• [Texte à lire]
┄┄┄┄┄┄┄┄┄┄

Arrives-tu à écrire?

En ce moment, je n’écris plus rien. Parce que je me demande ce qui va être drôle après la pandémie. On le sait, il y a des modes dans l’humour; à un certain moment, l’humour absurde avait la cote. Claude Meunier était le roi! Et après, on est passé à autre chose. Donc, qu’est-ce qui va rester après ça? Veut, veut pas, en humour, on regarde ce qui se passe dans la société, on le vit, on le ressent puis on le raconte.

Personnellement, je manque d’adrénaline; celle de pouvoir monter sur scène et de captiver 20 000 personnes lors d’un festival, par exemple. Qu’est-ce qui te manque le plus?

Ce qui arrive en ce moment, je le prends un peu comme une cure de désintoxication. Je me sens un peu pas correct de dire ça, mais j’essaie de me recentrer sur les vraies choses... les vraies valeurs. Une grosse partie de mon humour est un humour de «mononcle», ce qui, quant à moi, n’est pas une mauvaise chose. Disons que ce n’est pas très à la mode en ce moment. Dans la société, présentement, je sens que je suis de trop. Le climat du politiquement correct et de la censure font qu’on ne peut plus être drôle. En humour, des fois, on peut dire quelque chose qui n’est pas la réalité. C’est une création. On peut mettre de côté la bonne personne qu’on est le temps d’un «show», rire à gorge déployée d’affaires qui sont grossières, qui dépassent la limite. Une fois le spectacle fini, on retrouve la bonne personne qu’on est. Ce n’est pas l’humour, le problème... Rire, c’est spontané. C’est libérateur.

Bien des gens ont aussi dit qu’ils avaient besoin d’aller au gym pour leur santé mentale!

Moi, la machine qui me fait le plus mal, c’est la balance! (rires) Quand on s’entraîne et qu’on va au gym, il y a une vie sociale qui est liée à ça. Avant la pandémie, j’allais au gym et je voyais mes voisins pendant que je promenais mon chien. Je ne fais pas d’activités tripantes. Je suis un gars qui a toujours reporté sa vie à plus tard. «Un jour, je vais essayer telle ou telle chose»... On n’est pas «YOLO» (acronyme de «you only live once»: «on n’a qu’une vie»). On est de la génération qui pense: il faut travailler fort, sinon, on a du mal à accepter le bonheur. Si je sens que je n’ai pas travaillé «pour», je me sens coupable de profiter de la vie.

Tu as commencé à pratiquer ton métier tardivement...

Souvent, dans la vie, on pense qu’on choisit des choses. Mais il y a plein d’affaires qui nous sont inculquées par la morale sociale et notre éducation. Je regarde ça rétrospectivement et j’ai toujours voulu être humoriste. Mais, pour toutes sortes de raisons, je pensais que ce n’était pas fait pour moi et que je n’y aurais pas ma place. On m’avait dit que je ferais «la grosse piastre» comme actuaire, qu’il en manquait. J’ai donc fait un bac à 30 ans.

┄┄┄┄┄┄┄┄┄┄

• [Énoncé] Prolongez l’entretien ci-dessus sur l’humour et la pandémie, en reprenant juste après « J’ai donc fait un bac à 30 ans. »

┄┄┄┄┄┄┄┄┄┄

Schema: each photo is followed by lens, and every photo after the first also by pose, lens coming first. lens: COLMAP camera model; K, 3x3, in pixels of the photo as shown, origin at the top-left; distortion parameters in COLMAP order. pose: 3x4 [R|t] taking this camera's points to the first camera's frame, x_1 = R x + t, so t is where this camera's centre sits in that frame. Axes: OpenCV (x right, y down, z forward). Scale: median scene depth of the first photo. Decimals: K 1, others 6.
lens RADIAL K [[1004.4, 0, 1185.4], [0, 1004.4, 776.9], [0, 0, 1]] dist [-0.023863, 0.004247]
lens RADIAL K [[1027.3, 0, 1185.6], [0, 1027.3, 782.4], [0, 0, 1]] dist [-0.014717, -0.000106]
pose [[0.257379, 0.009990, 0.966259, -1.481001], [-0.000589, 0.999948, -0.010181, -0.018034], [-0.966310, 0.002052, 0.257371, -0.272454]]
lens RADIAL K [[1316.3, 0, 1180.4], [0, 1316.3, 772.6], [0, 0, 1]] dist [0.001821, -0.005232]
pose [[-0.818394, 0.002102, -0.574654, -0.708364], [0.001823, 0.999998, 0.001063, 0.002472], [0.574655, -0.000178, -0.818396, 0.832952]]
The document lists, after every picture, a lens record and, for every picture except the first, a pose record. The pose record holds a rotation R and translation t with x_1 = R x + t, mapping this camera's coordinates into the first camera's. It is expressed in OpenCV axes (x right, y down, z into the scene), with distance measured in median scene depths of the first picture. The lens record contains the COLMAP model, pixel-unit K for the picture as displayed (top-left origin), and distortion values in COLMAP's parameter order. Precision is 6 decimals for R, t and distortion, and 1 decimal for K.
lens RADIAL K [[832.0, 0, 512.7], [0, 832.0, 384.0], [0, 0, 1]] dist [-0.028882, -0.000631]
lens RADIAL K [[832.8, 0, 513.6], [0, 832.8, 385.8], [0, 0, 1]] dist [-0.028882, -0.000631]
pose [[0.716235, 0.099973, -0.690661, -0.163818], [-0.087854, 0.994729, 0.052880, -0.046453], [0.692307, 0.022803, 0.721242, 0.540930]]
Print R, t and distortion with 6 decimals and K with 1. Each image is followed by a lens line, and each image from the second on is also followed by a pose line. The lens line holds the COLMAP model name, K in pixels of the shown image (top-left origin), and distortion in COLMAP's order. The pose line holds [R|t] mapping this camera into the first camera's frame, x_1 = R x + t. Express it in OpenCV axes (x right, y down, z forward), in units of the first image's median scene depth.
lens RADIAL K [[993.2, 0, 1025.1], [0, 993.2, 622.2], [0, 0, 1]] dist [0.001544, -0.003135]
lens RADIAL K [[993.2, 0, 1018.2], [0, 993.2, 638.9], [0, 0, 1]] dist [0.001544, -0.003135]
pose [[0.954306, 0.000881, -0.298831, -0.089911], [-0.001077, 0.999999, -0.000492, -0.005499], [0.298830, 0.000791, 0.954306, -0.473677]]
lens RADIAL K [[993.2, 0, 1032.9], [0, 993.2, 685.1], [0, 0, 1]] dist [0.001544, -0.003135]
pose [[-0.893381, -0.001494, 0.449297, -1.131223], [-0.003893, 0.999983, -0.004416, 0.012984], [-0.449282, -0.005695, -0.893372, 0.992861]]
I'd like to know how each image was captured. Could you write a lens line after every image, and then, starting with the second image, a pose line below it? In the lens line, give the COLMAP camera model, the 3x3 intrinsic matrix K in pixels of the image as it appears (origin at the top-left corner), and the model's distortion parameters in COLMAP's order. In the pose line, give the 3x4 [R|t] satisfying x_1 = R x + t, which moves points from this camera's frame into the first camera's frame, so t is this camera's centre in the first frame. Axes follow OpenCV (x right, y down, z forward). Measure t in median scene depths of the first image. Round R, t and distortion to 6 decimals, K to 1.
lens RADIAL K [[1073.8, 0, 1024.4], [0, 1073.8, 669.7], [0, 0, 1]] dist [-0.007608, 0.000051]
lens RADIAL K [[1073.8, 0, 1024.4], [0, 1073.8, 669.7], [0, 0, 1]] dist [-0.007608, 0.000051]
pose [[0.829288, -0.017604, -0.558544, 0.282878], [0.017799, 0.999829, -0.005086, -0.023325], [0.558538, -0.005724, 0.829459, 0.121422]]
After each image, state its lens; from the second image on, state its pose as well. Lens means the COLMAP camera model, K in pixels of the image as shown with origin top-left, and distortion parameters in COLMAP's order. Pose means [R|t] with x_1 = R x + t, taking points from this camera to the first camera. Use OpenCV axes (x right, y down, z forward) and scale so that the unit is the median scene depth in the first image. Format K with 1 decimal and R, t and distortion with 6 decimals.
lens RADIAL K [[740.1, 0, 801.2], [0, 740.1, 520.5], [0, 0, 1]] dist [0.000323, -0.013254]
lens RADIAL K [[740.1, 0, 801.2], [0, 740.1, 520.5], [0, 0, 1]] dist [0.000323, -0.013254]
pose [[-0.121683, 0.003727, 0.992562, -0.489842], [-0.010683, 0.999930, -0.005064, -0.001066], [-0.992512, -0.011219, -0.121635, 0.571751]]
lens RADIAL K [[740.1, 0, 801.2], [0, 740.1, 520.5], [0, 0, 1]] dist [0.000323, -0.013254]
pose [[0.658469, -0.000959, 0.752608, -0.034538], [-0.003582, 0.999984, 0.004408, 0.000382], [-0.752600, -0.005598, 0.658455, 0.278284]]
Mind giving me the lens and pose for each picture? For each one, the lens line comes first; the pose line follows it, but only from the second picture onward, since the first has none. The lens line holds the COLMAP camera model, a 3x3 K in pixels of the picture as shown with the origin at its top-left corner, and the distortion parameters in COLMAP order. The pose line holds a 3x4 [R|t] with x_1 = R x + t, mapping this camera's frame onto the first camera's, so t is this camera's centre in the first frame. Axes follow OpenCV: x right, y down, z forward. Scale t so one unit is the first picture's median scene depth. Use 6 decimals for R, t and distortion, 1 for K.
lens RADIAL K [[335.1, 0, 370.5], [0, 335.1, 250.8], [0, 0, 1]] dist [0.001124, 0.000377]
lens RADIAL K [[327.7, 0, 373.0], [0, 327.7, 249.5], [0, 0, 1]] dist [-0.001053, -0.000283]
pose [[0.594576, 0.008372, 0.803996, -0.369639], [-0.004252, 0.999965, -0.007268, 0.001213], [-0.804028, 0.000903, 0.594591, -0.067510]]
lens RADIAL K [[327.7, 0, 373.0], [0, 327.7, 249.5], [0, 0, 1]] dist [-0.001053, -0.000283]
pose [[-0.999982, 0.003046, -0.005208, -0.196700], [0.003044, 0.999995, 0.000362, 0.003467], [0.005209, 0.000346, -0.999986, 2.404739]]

┄┄┄┄┄┄┄┄┄┄

• [Réponse ci-dessous]
Pourquoi as-tu tant hésité avant de suivre ton cœur?

Je suis sorti de l’université à la fin des années 1980 et tout le monde perdait sa job. Alors, même si on avait une job de« marde», on la gardait! J’ai toujours été bon à l’école, et là, je baissais mes aspirations. J’ai fait plein d’affaires et je n’étais pas heureux. Quand je me suis lancé en humour, j’étais conscient que ça pouvait ne pas marcher. Beaucoup de gens veulent faire ça. Il n’y a rien de plus valorisant, de plus fou que de dire: «Fermez-vous, c’est moi qui vais parler et vous allez passer une excellente soirée.» On ne peut pas se sentir plus «hot» que ça! Sur scène, j’ai confiance pour le «show», mais pour être honnête, je n’ai pas vraiment confiance en moi.

  • Sa tournée «En cachette» se poursuit. On s’informe au jeanfrancoismercier.com. La saison 2 de son émission «Rire sans tabous» est sur Crave.

Quelques faits saillants

  • Il est sorti de l’École nationale de l’humour en 1997.
  • Outre «Les Bougon, c’est aussi ça la vie» (2004), il a participé aux textes de «Radio Enfer», «Les Mecs comiques», «Un gars, une fille» et «3X rien».
  • C’est en 2006 qu’il a amorcé sa première tournée «Le show du gros cave».
  • Il a animé «Un gars le soir», «talk-show» humoristique sur les ondes de V, de 2010 à 2013.
  • En 2011, il tenait l’affiche... sur les pancartes pour les élections fédérales canadiennes! Une candidature qui a fait grand bruit!
  • Toujours en 2011, il raflait l’Olivier de l’année.
  • En 2015, son spectacle «Subtil, sensible, touchant» lui a valu un billet d’or (50 000 billets vendus).